Day by Day

Monday, January 14, 2013

2012 Hottest? It Ain't Necessarily So


The National Oceanic and Atmospheric Administration (NOAA) just announced that 2012 was the warmest continental U.S. year, but inflated the 2012 number by adding stations which didn't exist during the hotter years of the 1930s. An apples to apples comparison using only the same stations shows that 2012 wasn't even in the top ten hottest since 1920.

Previously, the NOAA claimed that 1998 was the 'hottest on record', but in a 1999 NASA article, James Hansen stated that 1998 was only the fifth warmest year, after 1934, 1921, 1931 and 1953. In fact, 1998 was 1°F cooler than 1934. However, over the past decade, NASA and NOAA have continuously altered the temperature record to cool the past and warm the present, eerily like Orwell's 1984.

The 1930s are still the warmest decade, followed in order by the 1940s, 1950s, then 2000s and 1990s.

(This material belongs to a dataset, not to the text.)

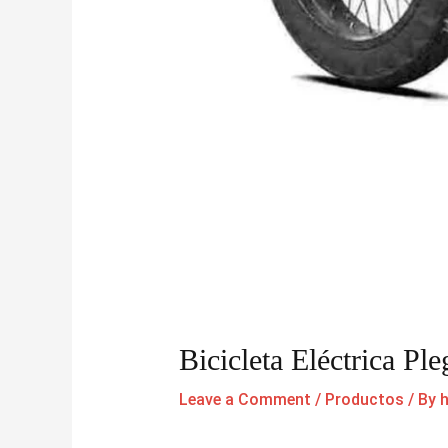
Bicicleta Eléctrica Pl
Leave a Comment
/
Productos
/ By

2012 was the 11th warmest year globally since the satellite record began in 1979, near the median according to RSS AMSU satellite data. Therefore warmistas focus on 1.6% of the globe: “Because the global mean temperature in 2012 (and most of the previous years) looked so unspectacular, the media focused on a different quantity. 2012 was (inflatedly) the warmest (continental U.S.) year on record. Look at other regions such as Europe, Asia, Australia, or even the notorious Arctic, and you will see that 2012 wasn't spectacular as far as its temperature went. (Lubos Motl, Physicist, Czechoslovakia)”

The New York Times admits that although the continental U.S was warm in 2012: "Even so, the last year's record for the U.S. is not expected to translate into a global temperature record when figures are released in the coming weeks.”

And it didn’t. Global warming stayed stagnant for 16 years, and is projected to remain flat at least another five.